A P-79 tem capacidade para produzir 180 mil barris de óleo por dia e comprimir 7,2 milhões de metros cúbicos de gás diariamente. Com o novo equipamento, a produção total do Campo de Búzios saltará para cerca de 1,33 milhão de barris de óleo por dia. O gás será exportado ao continente pelo gasoduto Rota 3, acrescentando até 3 milhões de metros cúbicos por dia à oferta do país.
Maior campo do Brasil
Descoberto em 2010, o Campo de Búzios é o maior do país em reservas de petróleo e fica a 180 quilômetros da costa do Rio de Janeiro, a uma profundidade de 2 mil metros. No ano passado, superou a marca histórica de 1 milhão de barris produzidos diariamente. A P-79 é a oitava plataforma em operação no local, operado por um consórcio liderado pela Petrobras e que inclui as chinesas CNOOC e CNODC, além da estatal PPSA que representa a União.

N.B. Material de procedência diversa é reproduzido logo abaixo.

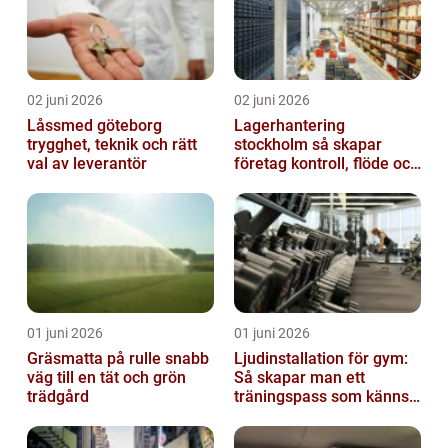
02 juni 2026
02 juni 2026
Låssmed göteborg
Lagerhantering
trygghet, teknik och rätt
stockholm så skapar
val av leverantör
företag kontroll, flöde och
lägre kostnader
01 juni 2026
01 juni 2026
Gräsmatta på rulle snabb
Ljudinstallation för gym:
väg till en tät och grön
Så skapar man ett
trädgård
träningspass som känns i
hela kroppen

A Petrobras pretende adicionar mais quatro plataformas ao campo nos próximos anos. Três já estão em construção, a P-80, P-82 e P-83, enquanto a quarta segue em licitação. A P-79 forma o módulo Búzios 8, que prevê 14 poços produtores e injetores de óleo e gás.
Tensão no Oriente Médio pressiona preços
A entrada em operação da nova plataforma coincide com a escalada dos preços internacionais de petróleo, motivada pela guerra no Irã. O conflito começou em 28 de fevereiro, com ataques de Estados Unidos e Israel contra o país. O Irã retalou bloqueando o Estreito de Ormuz, passagem marítima por onde circulam 20% da produção mundial de petróleo e gás.
Como o petróleo é negociado a preços internacionais, a redução de oferta global causa aumento nos custos mesmo em países produtores como o Brasil. A situação é agravada porque o país importa cerca de 30% do diesel que consome. O governo tem adotado medidas para conter a inflação de combustíveis, incluindo isenção de impostos e subsídios a produtores e importadores. A Petrobras estuda tornar o Brasil autossuficiente em diesel em até cinco anos.